I think this may be affecting Email too.....

I accidently sent an Email to a non existant domain, and never received a bounce message.

So I nslookup’ed the domain and it returned a Verisign server IP.

I WHOIS’d the domain and found that it hadn’t been registered.

So does this mean that this Versign business means that Email won’t even bounce anymore?!

Mike (profile) says:

Re: I think this may be affecting Email too.....

Apparently, it does indeed effect email.

Some people were worried that now VeriSign basically gets to keep a collection of misaddressed emails and do whatever they want with them. They say (and it’s probably true) that they have no use to keep such messages – but just the fact that it’s possible is a bad thing.

Beck says:

New Registry Manager

Verisign has violated the trust placed in them and the resulting consequence should be their removal from that position of trust.

I think that a new non-profit organization should be created to manage the .com and .net registries, and that task should be taken away from Verisign. Domain registration fees should cover the cost of such an organization.

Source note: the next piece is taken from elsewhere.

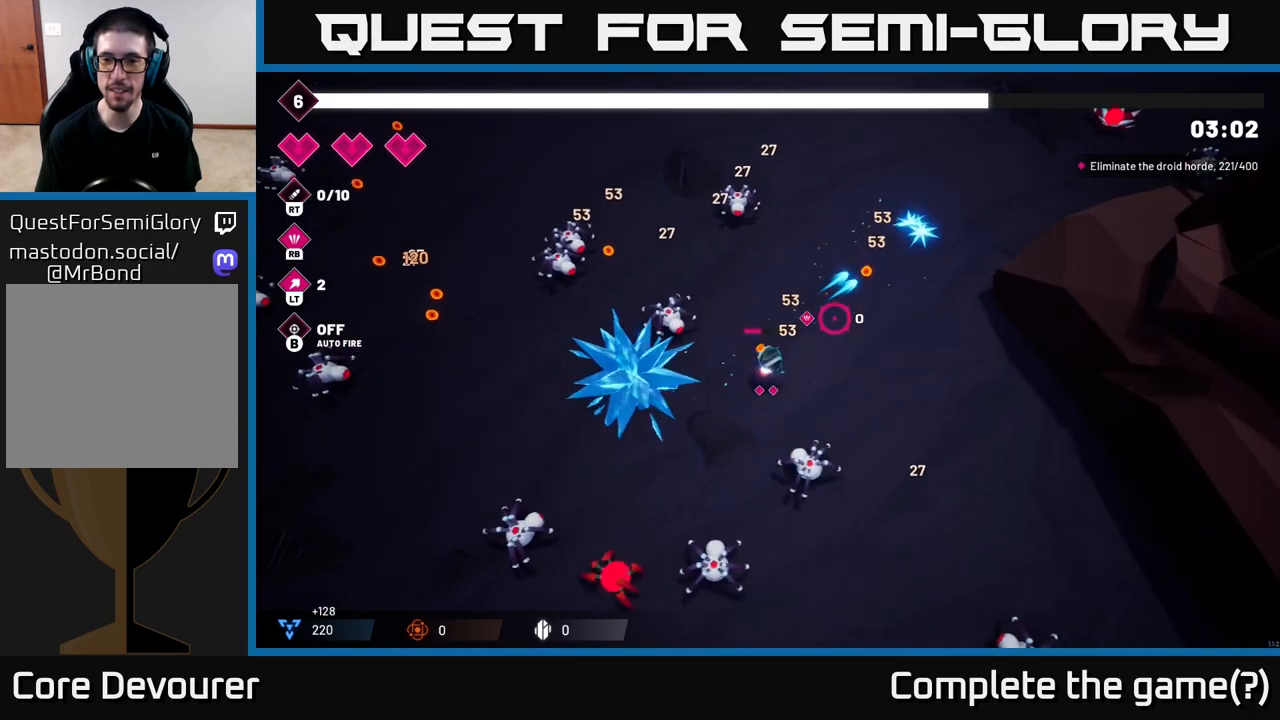
{"buttons": [], "left_stick": "up-right", "right_stick": "up-left", "events": [[167, "right_stick", "up-left"], [283, "R2", "down"], [483, "R2", "up"]]}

I think the big problem would be the hand-over of the registry database from Verisign to the new authority. Their incompetence and/or willful negligence could create a mess.

Beck says:

SiteFinder Benefit

With all of the talk about the problems caused by SiteFinder, there is a benefit:

I noticed that when a visitor hits my web site when coming from SiteFinder, the Referer HTTP header shows me the mistyped URL that originally sent the visitor to SiteFinder. I can now generate a list of common mistypings of my domain name, and if my web site were anything important I could register those names before Verisign or someone else hijacks my traffic.